PROBLEM DESCRIPTION:
Report all lines below with the word "Submit".
═══ MATERIAL PROVIDED
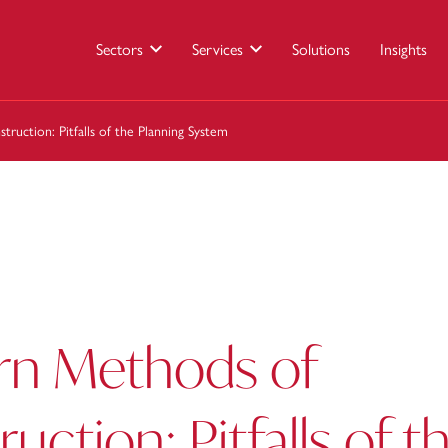
Sectors
Services
Solutions
Insights
uction: Pitfalls of the Planning System
n Methods of
uction: Pitfalls of t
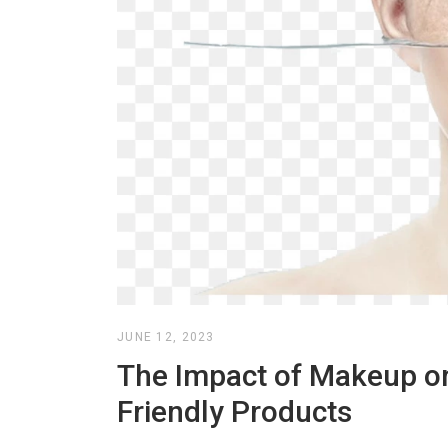
JUNE 12, 2023
The Impact of Makeup on
Friendly Products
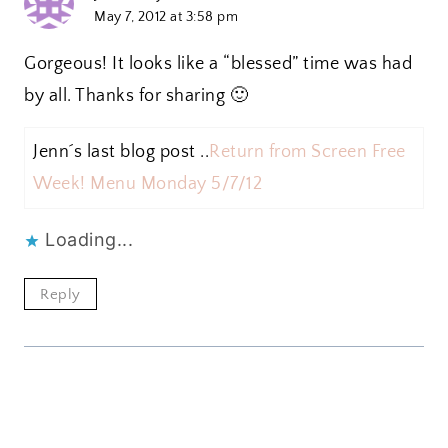
May 7, 2012 at 3:58 pm
Gorgeous! It looks like a “blessed” time was had
by all. Thanks for sharing 🙂
Jenn´s last blog post ..
Return from Screen Free
Week! Menu Monday 5/7/12
Loading...
Reply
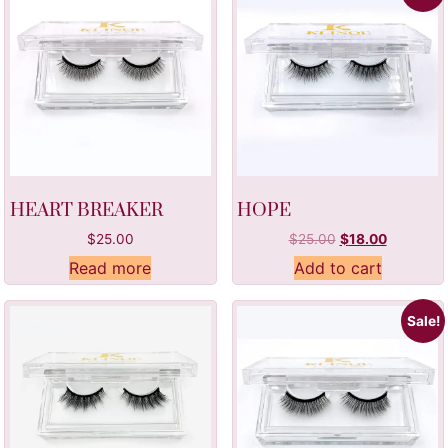
HEART BREAKER
HOPE
$
25.00
$
25.00
$
18.00
Read more
Add to cart
Sale!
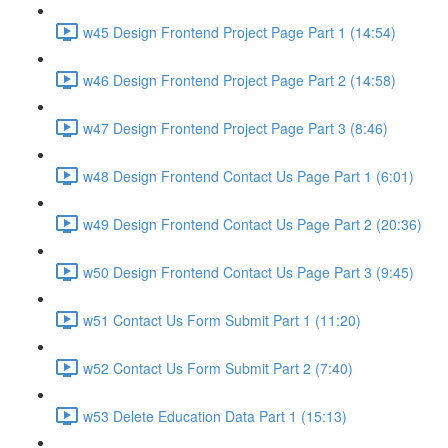
w45 Design Frontend Project Page Part 1 (14:54)
w46 Design Frontend Project Page Part 2 (14:58)
w47 Design Frontend Project Page Part 3 (8:46)
w48 Design Frontend Contact Us Page Part 1 (6:01)
w49 Design Frontend Contact Us Page Part 2 (20:36)
w50 Design Frontend Contact Us Page Part 3 (9:45)
w51 Contact Us Form Submit Part 1 (11:20)
w52 Contact Us Form Submit Part 2 (7:40)
w53 Delete Education Data Part 1 (15:13)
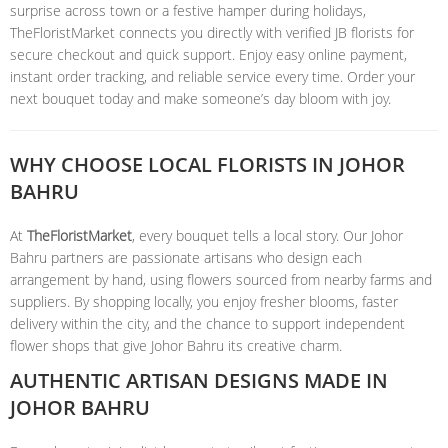
surprise across town or a festive hamper during holidays,
TheFloristMarket connects you directly with verified JB florists for
secure checkout and quick support. Enjoy easy online payment,
instant order tracking, and reliable service every time. Order your
next bouquet today and make someone’s day bloom with joy.
WHY CHOOSE LOCAL FLORISTS IN JOHOR
BAHRU
At
TheFloristMarket
, every bouquet tells a local story. Our Johor
Bahru partners are passionate artisans who design each
arrangement by hand, using flowers sourced from nearby farms and
suppliers. By shopping locally, you enjoy fresher blooms, faster
delivery within the city, and the chance to support independent
flower shops that give Johor Bahru its creative charm.
AUTHENTIC ARTISAN DESIGNS MADE IN
JOHOR BAHRU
══════
SOLUTION FOR THIS TASK:
w51 Contact Us Form Submit Part 1 (11:20)
w52 Contact Us Form Submit Part 2 (7:40)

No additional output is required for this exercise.